What is being asked: Output the records exactly, and drop each picture.
···
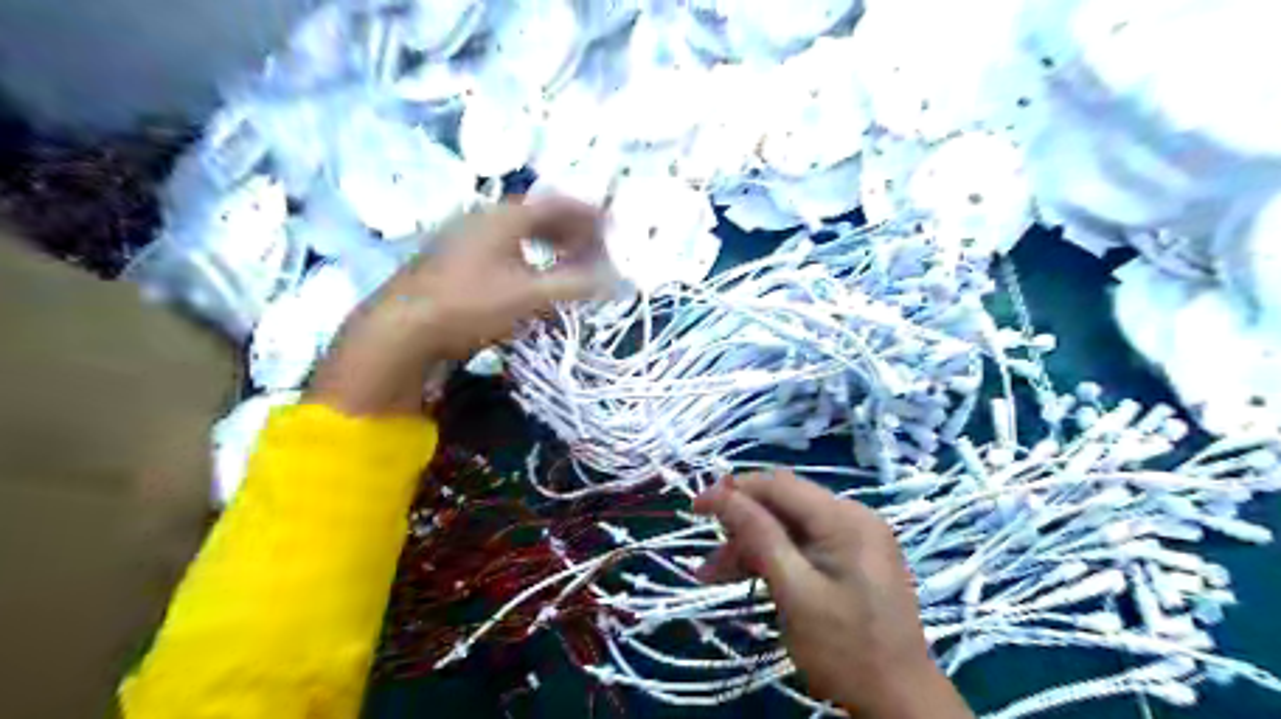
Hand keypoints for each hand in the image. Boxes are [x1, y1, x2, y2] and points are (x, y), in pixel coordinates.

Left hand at [305, 200, 611, 413]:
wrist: (402, 327)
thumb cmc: (469, 303)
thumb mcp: (529, 295)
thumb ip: (574, 284)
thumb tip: (615, 280)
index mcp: (504, 217)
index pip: (555, 204)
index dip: (586, 213)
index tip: (609, 225)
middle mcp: (484, 219)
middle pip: (536, 216)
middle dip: (569, 230)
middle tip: (592, 247)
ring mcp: (464, 238)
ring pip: (517, 233)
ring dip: (548, 244)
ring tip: (567, 262)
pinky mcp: (453, 261)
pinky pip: (502, 248)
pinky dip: (526, 257)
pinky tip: (529, 278)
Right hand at [696, 473, 967, 717]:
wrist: (901, 702)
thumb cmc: (845, 650)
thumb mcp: (794, 592)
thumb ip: (759, 536)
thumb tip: (722, 494)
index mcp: (844, 518)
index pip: (778, 485)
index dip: (733, 490)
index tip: (696, 508)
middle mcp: (852, 516)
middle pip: (783, 504)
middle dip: (741, 526)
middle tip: (708, 561)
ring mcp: (855, 536)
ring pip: (789, 525)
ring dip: (753, 545)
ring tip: (716, 576)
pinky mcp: (853, 557)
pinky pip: (804, 543)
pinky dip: (775, 557)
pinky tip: (750, 576)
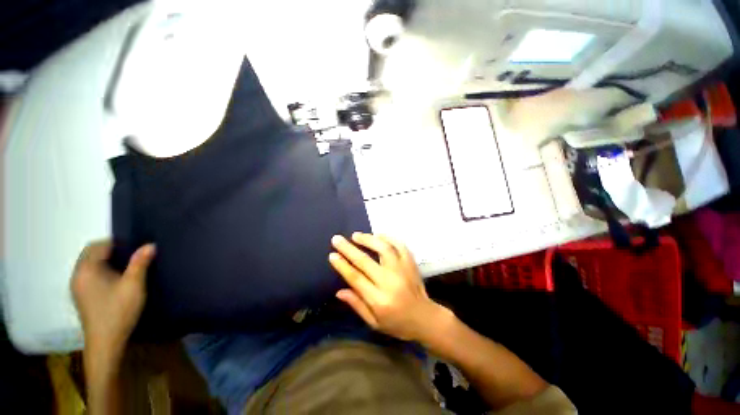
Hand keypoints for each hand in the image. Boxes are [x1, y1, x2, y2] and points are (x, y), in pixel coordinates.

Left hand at [71, 241, 155, 359]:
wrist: (105, 342)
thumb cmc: (119, 311)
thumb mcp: (134, 285)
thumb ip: (140, 263)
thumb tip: (150, 245)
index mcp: (87, 270)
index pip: (98, 245)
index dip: (116, 243)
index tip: (134, 248)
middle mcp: (77, 275)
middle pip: (90, 253)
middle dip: (110, 250)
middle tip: (132, 256)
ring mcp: (76, 286)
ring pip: (89, 264)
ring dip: (105, 260)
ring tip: (125, 268)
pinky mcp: (80, 295)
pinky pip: (88, 274)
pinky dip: (100, 270)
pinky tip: (114, 281)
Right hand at [329, 233, 451, 342]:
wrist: (425, 318)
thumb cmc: (397, 323)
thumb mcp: (374, 323)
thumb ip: (357, 305)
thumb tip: (339, 291)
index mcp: (379, 300)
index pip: (356, 278)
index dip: (342, 265)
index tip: (332, 255)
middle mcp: (390, 282)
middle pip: (365, 261)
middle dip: (349, 248)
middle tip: (337, 239)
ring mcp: (402, 270)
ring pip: (383, 248)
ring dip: (368, 239)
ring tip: (356, 235)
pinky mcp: (411, 263)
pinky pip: (400, 246)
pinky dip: (389, 238)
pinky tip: (379, 235)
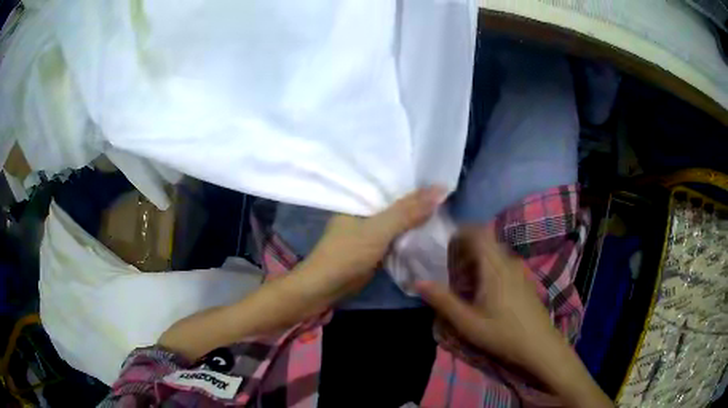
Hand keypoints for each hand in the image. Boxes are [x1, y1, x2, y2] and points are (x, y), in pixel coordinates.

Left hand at [304, 186, 444, 294]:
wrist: (325, 288)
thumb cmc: (347, 254)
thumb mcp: (379, 230)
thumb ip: (407, 212)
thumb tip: (440, 189)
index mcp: (359, 200)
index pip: (391, 185)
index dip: (414, 184)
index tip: (441, 181)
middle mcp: (363, 213)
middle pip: (395, 205)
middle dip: (418, 203)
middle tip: (448, 197)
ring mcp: (368, 232)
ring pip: (397, 223)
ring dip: (415, 221)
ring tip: (445, 211)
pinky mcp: (372, 250)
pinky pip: (395, 238)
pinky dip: (409, 237)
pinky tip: (428, 232)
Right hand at [415, 226, 612, 407]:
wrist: (539, 345)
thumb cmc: (502, 333)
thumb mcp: (468, 322)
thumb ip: (443, 301)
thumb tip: (418, 282)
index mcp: (494, 267)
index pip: (479, 232)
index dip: (461, 231)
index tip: (445, 243)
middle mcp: (508, 262)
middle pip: (487, 240)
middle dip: (467, 245)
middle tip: (450, 264)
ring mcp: (519, 270)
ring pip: (495, 251)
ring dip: (478, 256)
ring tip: (464, 277)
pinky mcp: (524, 280)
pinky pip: (503, 262)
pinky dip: (489, 265)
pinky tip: (484, 289)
···
Result for this task:
Hand keypoints for each hand in the image. Boxes are [x1, y1, x2, y2] and points are (x, y), in pixel coordinates.

Left hand at [305, 200, 611, 413]:
wrist: (402, 327)
thumb cmc: (469, 303)
thumb mcp: (529, 295)
thumb ip: (574, 284)
thumb tip: (615, 280)
index mcp: (504, 217)
index pip: (555, 204)
index dip: (586, 213)
index tip: (609, 225)
middle mcp: (484, 219)
middle pip: (536, 216)
middle dip: (569, 230)
middle tip: (592, 247)
ring mcp: (464, 238)
ring pip: (517, 233)
ring dip: (548, 244)
ring tip: (567, 262)
pinky mcp: (453, 261)
pinky pip: (502, 248)
pinky dip: (526, 257)
pinky tip: (529, 278)
Right hand at [696, 473, 967, 717]:
wrist: (901, 702)
thumb cmc: (845, 650)
thumb mcp: (794, 592)
thumb ip: (759, 536)
thumb tip: (722, 494)
index mcp: (844, 518)
index pip: (778, 485)
index dip: (733, 490)
index tip: (696, 508)
middle mcp: (852, 516)
middle pip: (783, 504)
middle dip: (741, 526)
middle tip: (708, 561)
ring mcp: (855, 536)
ring pip: (789, 525)
ring dip: (753, 545)
ring tip: (716, 576)
pinky mcp: (853, 557)
pinky pip: (804, 543)
pinky dip: (775, 557)
pinky tip: (750, 576)
Hand keypoints for each hand in the image. Boxes are [x1, y1, x2, y2] and points are (x, y), in pixel coordinates.

Left hand at [71, 241, 155, 359]:
wrist: (105, 342)
thumb cmc: (119, 311)
thumb mcp: (134, 285)
thumb ip: (140, 263)
thumb tip: (150, 245)
index mcp: (87, 270)
index pip: (98, 245)
index dip: (116, 243)
index tip: (134, 248)
middle mcp: (77, 275)
middle pip: (90, 253)
middle dip: (110, 250)
middle tip: (132, 256)
ring mcp: (76, 286)
ring pip: (89, 264)
ring dip: (105, 260)
ring tip: (125, 268)
pinky mcp: (80, 295)
pinky pip: (88, 274)
pinky dip: (100, 270)
pinky tip: (114, 281)
Right hand at [329, 233, 451, 342]:
wrist: (425, 318)
thumb cmc: (397, 323)
thumb mcp: (374, 323)
thumb ip: (357, 305)
thumb tip: (339, 291)
index mcp: (379, 300)
index pip: (356, 278)
index dip: (342, 265)
index tip: (332, 255)
middle mcp: (390, 282)
middle pip: (365, 261)
middle dip: (349, 248)
middle tip: (337, 239)
ring mcp: (402, 270)
ring pip: (383, 248)
ring dip: (368, 239)
ring tip: (356, 235)
pinky mcp: (411, 263)
pinky pip: (400, 246)
pinky dip: (389, 238)
pinky tip: (379, 235)
Hand keypoints for each hand in the image. Boxes are [x1, y1, x2, y2] and points are (x, y), in pixel coordinates.

Left hand at [304, 186, 444, 294]:
wrist: (325, 288)
thumb cmc: (347, 254)
thumb mcp: (379, 230)
thumb ip: (407, 212)
thumb tip: (440, 189)
index mcp: (359, 200)
index pip: (391, 185)
index dip: (414, 184)
index tip: (441, 181)
middle mcp: (363, 213)
middle pip: (395, 205)
middle dip: (418, 203)
middle tip: (448, 197)
ring mcp: (368, 232)
ring pip: (397, 223)
ring dip: (415, 221)
ring tip: (445, 211)
pinky mcp: (372, 250)
pinky pip: (395, 238)
pinky dip: (409, 237)
pinky tip: (428, 232)
Right hand at [415, 226, 612, 407]:
wrist: (539, 345)
thumb cmc: (502, 333)
thumb mcp: (468, 322)
thumb ip: (443, 301)
thumb tip: (418, 282)
index mcp: (494, 267)
index pip: (479, 232)
index dip: (461, 231)
index tip: (445, 243)
middle mcp: (508, 262)
middle pip: (487, 240)
middle dip: (467, 245)
middle tip: (450, 264)
ring mcp: (519, 270)
ring pip: (495, 251)
ring dip: (478, 256)
ring tip: (464, 277)
pinky mcp: (524, 280)
pinky pip: (503, 262)
pinky dip: (489, 265)
pinky tip: (484, 289)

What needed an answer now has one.